***** GIVEN DATA *****

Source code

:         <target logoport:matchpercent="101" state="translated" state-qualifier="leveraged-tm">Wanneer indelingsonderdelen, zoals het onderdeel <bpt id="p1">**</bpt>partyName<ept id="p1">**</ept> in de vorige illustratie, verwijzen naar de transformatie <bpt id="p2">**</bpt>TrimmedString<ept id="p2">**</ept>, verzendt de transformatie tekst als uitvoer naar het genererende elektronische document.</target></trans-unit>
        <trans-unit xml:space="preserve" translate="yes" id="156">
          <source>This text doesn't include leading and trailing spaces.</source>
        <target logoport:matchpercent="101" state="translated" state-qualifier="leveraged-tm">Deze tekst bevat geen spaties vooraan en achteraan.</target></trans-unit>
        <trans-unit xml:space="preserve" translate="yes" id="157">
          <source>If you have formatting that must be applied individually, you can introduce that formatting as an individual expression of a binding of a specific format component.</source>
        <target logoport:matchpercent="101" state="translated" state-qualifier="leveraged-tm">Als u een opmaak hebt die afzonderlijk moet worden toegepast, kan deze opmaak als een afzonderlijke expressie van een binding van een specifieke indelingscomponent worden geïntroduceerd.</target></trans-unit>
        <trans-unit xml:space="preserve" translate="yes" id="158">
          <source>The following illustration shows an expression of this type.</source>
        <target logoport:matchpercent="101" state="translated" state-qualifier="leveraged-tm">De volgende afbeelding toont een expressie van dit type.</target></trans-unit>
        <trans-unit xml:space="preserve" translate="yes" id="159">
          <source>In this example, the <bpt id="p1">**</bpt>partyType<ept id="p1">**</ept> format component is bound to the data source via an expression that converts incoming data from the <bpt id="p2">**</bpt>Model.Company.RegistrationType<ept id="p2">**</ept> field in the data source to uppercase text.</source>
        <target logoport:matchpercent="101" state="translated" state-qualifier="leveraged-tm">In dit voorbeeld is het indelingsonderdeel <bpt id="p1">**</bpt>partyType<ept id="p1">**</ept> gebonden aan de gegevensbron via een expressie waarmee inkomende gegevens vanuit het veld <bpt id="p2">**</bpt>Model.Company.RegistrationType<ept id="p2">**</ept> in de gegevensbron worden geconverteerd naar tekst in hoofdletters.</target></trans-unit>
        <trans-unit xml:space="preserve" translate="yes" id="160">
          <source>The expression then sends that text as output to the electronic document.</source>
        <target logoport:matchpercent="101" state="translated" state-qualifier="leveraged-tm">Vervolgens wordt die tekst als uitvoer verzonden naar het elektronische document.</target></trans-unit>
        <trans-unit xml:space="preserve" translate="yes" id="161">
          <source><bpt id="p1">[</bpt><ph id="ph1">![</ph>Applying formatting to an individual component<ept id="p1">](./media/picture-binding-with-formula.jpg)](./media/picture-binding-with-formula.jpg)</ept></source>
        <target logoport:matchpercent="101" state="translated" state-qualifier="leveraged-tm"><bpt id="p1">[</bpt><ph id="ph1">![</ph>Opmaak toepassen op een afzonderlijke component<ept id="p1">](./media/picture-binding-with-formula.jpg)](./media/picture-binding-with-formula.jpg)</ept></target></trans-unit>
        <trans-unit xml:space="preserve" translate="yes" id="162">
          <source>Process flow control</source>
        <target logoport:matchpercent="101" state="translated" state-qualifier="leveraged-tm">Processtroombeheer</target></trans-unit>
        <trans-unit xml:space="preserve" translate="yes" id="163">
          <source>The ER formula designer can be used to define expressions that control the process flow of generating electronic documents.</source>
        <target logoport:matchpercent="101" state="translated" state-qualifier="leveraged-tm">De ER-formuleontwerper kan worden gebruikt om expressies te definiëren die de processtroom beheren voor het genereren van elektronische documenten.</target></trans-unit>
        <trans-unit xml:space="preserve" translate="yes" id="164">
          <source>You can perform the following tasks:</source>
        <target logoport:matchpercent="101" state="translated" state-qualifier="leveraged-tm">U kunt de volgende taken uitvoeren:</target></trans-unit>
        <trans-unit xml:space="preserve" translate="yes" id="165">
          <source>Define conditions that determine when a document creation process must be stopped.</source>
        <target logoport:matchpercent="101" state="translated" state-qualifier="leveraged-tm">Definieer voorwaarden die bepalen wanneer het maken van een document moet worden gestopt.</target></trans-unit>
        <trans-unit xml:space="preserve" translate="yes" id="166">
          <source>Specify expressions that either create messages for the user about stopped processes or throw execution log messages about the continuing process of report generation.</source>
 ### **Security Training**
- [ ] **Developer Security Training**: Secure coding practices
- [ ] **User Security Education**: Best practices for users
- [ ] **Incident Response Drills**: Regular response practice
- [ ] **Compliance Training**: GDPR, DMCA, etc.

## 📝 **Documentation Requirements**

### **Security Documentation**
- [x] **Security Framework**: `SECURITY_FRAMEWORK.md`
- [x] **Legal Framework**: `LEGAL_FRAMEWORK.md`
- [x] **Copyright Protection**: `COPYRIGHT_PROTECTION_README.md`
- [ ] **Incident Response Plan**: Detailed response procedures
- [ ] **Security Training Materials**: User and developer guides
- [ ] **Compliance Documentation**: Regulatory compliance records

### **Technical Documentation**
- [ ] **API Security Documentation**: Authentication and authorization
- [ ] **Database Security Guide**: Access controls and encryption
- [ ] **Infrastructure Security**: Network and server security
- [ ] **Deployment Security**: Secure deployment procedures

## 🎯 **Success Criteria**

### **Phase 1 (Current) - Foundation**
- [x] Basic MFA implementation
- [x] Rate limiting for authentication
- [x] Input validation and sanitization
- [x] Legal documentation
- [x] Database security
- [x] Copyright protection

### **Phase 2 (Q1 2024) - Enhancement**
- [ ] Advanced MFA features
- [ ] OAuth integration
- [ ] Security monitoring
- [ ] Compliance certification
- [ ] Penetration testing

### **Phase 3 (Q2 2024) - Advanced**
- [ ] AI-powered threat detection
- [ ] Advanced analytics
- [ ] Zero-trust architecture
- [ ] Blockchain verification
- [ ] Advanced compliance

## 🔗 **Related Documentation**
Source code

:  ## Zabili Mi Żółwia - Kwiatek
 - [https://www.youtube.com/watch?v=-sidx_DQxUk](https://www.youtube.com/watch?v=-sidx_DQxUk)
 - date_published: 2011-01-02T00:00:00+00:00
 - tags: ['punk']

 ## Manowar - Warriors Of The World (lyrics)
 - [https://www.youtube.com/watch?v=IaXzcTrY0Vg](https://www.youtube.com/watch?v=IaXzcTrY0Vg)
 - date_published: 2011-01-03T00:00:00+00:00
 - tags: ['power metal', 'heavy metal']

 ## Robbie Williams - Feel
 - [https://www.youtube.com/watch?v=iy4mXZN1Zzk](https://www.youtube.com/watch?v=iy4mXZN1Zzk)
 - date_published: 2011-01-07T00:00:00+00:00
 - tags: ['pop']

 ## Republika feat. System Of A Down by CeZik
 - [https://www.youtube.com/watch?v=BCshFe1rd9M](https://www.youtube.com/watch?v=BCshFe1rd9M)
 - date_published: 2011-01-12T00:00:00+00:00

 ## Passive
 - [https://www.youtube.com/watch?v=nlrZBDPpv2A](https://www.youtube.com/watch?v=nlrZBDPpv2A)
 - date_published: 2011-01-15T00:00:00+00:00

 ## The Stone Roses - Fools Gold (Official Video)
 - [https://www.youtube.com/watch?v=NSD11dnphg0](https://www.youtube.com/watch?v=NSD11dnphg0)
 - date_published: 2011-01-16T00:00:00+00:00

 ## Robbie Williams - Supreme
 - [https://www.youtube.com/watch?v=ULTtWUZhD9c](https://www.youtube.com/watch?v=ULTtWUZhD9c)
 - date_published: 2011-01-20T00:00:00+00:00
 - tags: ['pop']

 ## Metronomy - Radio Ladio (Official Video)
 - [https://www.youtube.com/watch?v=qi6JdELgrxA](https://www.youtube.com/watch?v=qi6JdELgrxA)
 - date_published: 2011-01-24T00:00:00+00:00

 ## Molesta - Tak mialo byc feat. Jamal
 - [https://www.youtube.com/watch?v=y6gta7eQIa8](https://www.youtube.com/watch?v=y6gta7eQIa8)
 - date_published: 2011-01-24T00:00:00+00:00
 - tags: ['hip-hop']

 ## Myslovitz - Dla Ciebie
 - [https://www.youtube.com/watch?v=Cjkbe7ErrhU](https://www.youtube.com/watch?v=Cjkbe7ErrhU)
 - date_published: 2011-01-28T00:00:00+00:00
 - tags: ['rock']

*****

● **TRY IT**: Output each line exactly, from the first line of the data down to the line that contains "<source>This text doesn't", both included.

● **RESPONSE TO THIS EXERCISE**:
Source code

:         <target logoport:matchpercent="101" state="translated" state-qualifier="leveraged-tm">Wanneer indelingsonderdelen, zoals het onderdeel <bpt id="p1">**</bpt>partyName<ept id="p1">**</ept> in de vorige illustratie, verwijzen naar de transformatie <bpt id="p2">**</bpt>TrimmedString<ept id="p2">**</ept>, verzendt de transformatie tekst als uitvoer naar het genererende elektronische document.</target></trans-unit>
        <trans-unit xml:space="preserve" translate="yes" id="156">
          <source>This text doesn't include leading and trailing spaces.</source>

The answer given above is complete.